Being a history buff and and a cinephile, from a family of history buffs and cinephiles, I commemorate historical events by watching corresponding historical films on those dates. My family has watched The Longest Day on June 6th for about as long as I can remember. (I admit to watching Titanic on April 15th, too.) Tomorrow being Pearl Harbor Day, therefore, I’m taking the opportunity to plug one of my all-time-favorite war films, 1970′s Tora! Tora! Tora!.
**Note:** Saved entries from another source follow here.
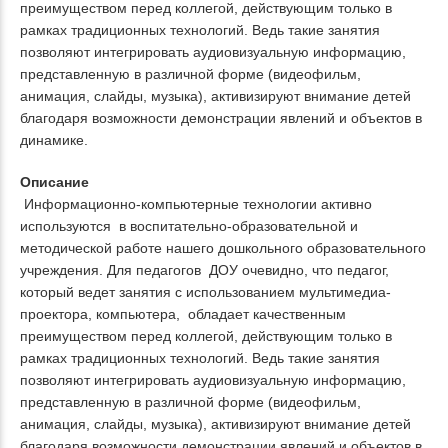
преимуществом перед коллегой, действующим только в
рамках традиционных технологий. Ведь такие занятия
позволяют интегрировать аудиовизуальную информацию,
представленную в различной форме (видеофильм,
анимация, слайды, музыка), активизируют внимание детей
благодаря возможности демонстрации явлений и объектов в
динамике.
Описание
Информационно-компьютерные технологии активно
используются в воспитательно-образовательной и
методической работе нашего дошкольного образовательного
учреждения. Для педагогов ДОУ очевидно, что педагог,
который ведет занятия с использованием мультимедиа-
проектора, компьютера, обладает качественным
преимуществом перед коллегой, действующим только в
рамках традиционных технологий. Ведь такие занятия
позволяют интегрировать аудиовизуальную информацию,
представленную в различной форме (видеофильм,
анимация, слайды, музыка), активизируют внимание детей
благодаря возможности демонстрации явлений и объектов в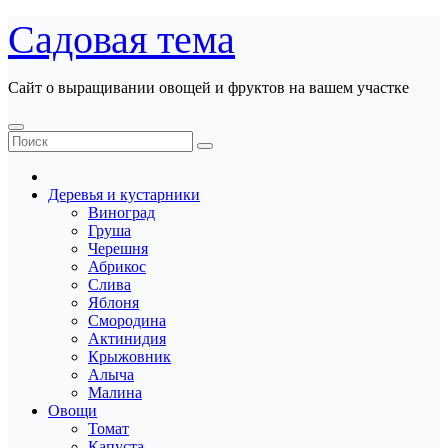
Перейти
Садовая тема
к
содержанию
Сайт о выращивании овощей и фруктов на вашем участке
Деревья и кустарники
Виноград
Груша
Черешня
Абрикос
Слива
Яблоня
Смородина
Актинидия
Крыжовник
Алыча
Малина
Овощи
Томат
Капуста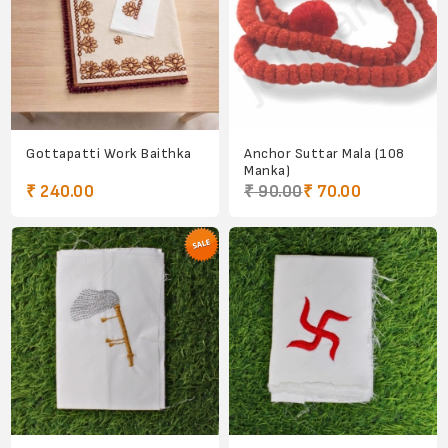
Gottapatti Work Baithka
Anchor Suttar Mala (108
Manka)
₹ 240.00
₹ 90.00
₹ 70.00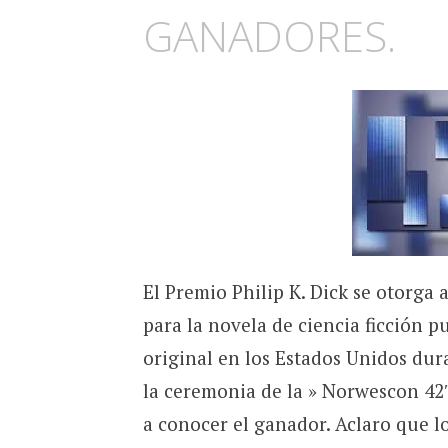
GANADORES.
El Premio Philip K. Dick se otorga 
para la novela de ciencia ficción p
original en los Estados Unidos dura
la ceremonia de la » Norwescon 42
a conocer el ganador. Aclaro que lo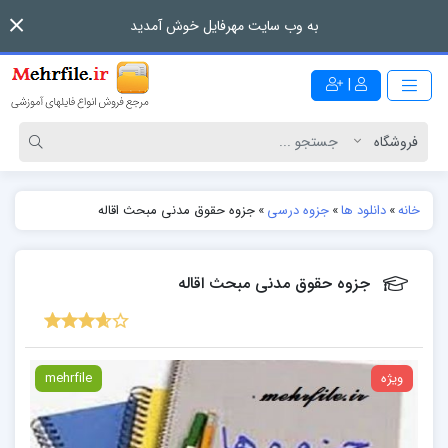
به وب سایت مهرفایل خوش آمدید
|
خانه
»
دانلود ها
»
جزوه درسی
»
جزوه حقوق مدنی مبحث اقاله
جزوه حقوق مدنی مبحث اقاله
ویژه
mehrfile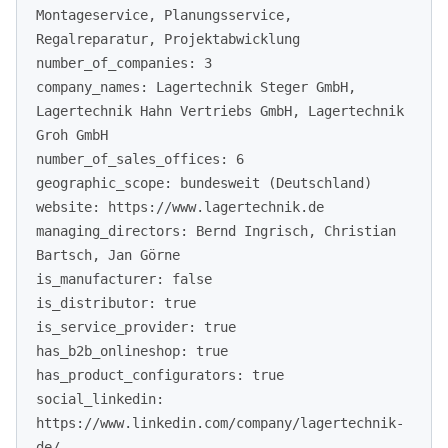
Montageservice, Planungsservice,
Regalreparatur, Projektabwicklung
number_of_companies: 3
company_names: Lagertechnik Steger GmbH,
Lagertechnik Hahn Vertriebs GmbH, Lagertechnik
Groh GmbH
number_of_sales_offices: 6
geographic_scope: bundesweit (Deutschland)
website: https://www.lagertechnik.de
managing_directors: Bernd Ingrisch, Christian
Bartsch, Jan Görne
is_manufacturer: false
is_distributor: true
is_service_provider: true
has_b2b_onlineshop: true
has_product_configurators: true
social_linkedin:
https://www.linkedin.com/company/lagertechnik-
de/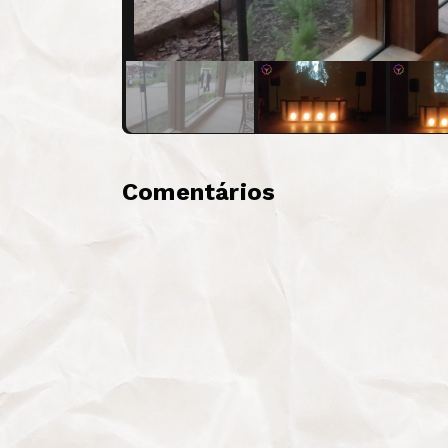
Comentários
I’ve always liked the movie, though when I was younger it was mostly a matter of tolerating the dry, boring stuff in the first half in anticipation of the really good stuff to come in the second half—i.e., the dogfight scene. (It is, admittedly, a remarkable dogfight scene; if I’m not mistaken, Bay and Bruckheimer appropriated footage from it for use in Pearl Harbor over thirty years later.) But it took me a long time to appreciate that the dry, boring stuff isn’t dry or boring at all. Rather, the first half of the film—all the endless political machinations, the missteps and misunderstandings, the stuffy bureaucratic blunders—is brilliantly paced, ratcheting up the tension ever so slowly, laying down, brick by brick, the inevitable collision course between two empires that never really understood one another. Jerry Goldsmith’s score is the perfect accompaniment (don’t skip the intermission; the music sets the mood wonderfully.)
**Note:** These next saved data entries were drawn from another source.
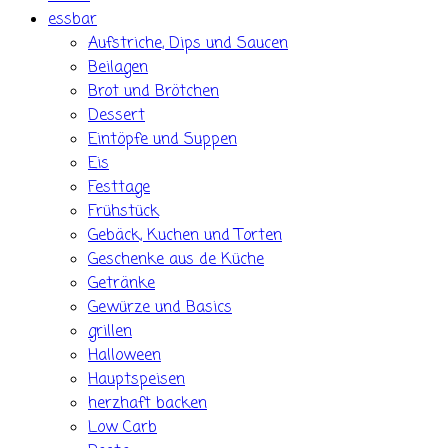
essbar
Aufstriche, Dips und Saucen
Beilagen
Brot und Brötchen
Dessert
Eintöpfe und Suppen
Eis
Festtage
Frühstück
Gebäck, Kuchen und Torten
Geschenke aus de Küche
Getränke
Gewürze und Basics
grillen
Halloween
Hauptspeisen
herzhaft backen
Low Carb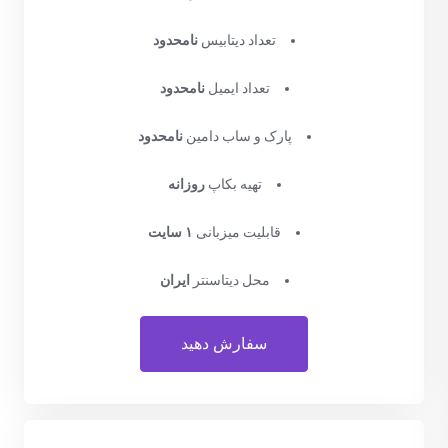
تعداد دیتابیس
نامحدود
تعداد ایمیل
نامحدود
پارک و ساب دامین
نامحدود
تهیه بکاپ
روزانه
قابلیت میزبانی
۱ سایت
محل دیتاسنتر
ایران
سفارش دهید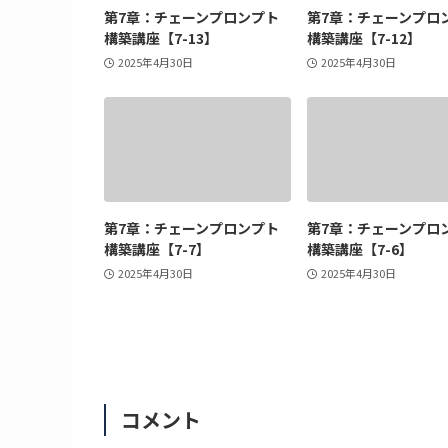
第7章：チェーンプロンプト
第7章：チェーンプロ
構築講座【7-13】
構築講座【7-12】
2025年4月30日
2025年4月30日
第7章：チェーンプロンプト
第7章：チェーンプロ
構築講座【7-7】
構築講座【7-6】
2025年4月30日
2025年4月30日
コメント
It’s Hollywoodized, of course—for one thing, Yamamoto never made the famous “sleeping giant” speech that occurs during the striking final scene of the film—but it’s an important historical account nevertheless, since it presents both sides’ retrospective interpretation of the events. Japanese directors and actors tell the Japanese side of the story (in Japanese, which is wonderful; for some inexplicable reason, the same filmmakers decided that the Japanese characters should speak English in the star-studded but very-much-inferior Midway, which came six years later). In many ways, for better or worse, Tora! Tora! Tora! has helped shape our modern understanding of the attack. It’s worth watching for that reason alone, but it’s highly entertaining, too, and still near-perfect technically—it really hasn’t aged that much at all, even given the advances in film technology over the past half-century. Goes to show that CGI will never replace good, old-fashioned filmmaking.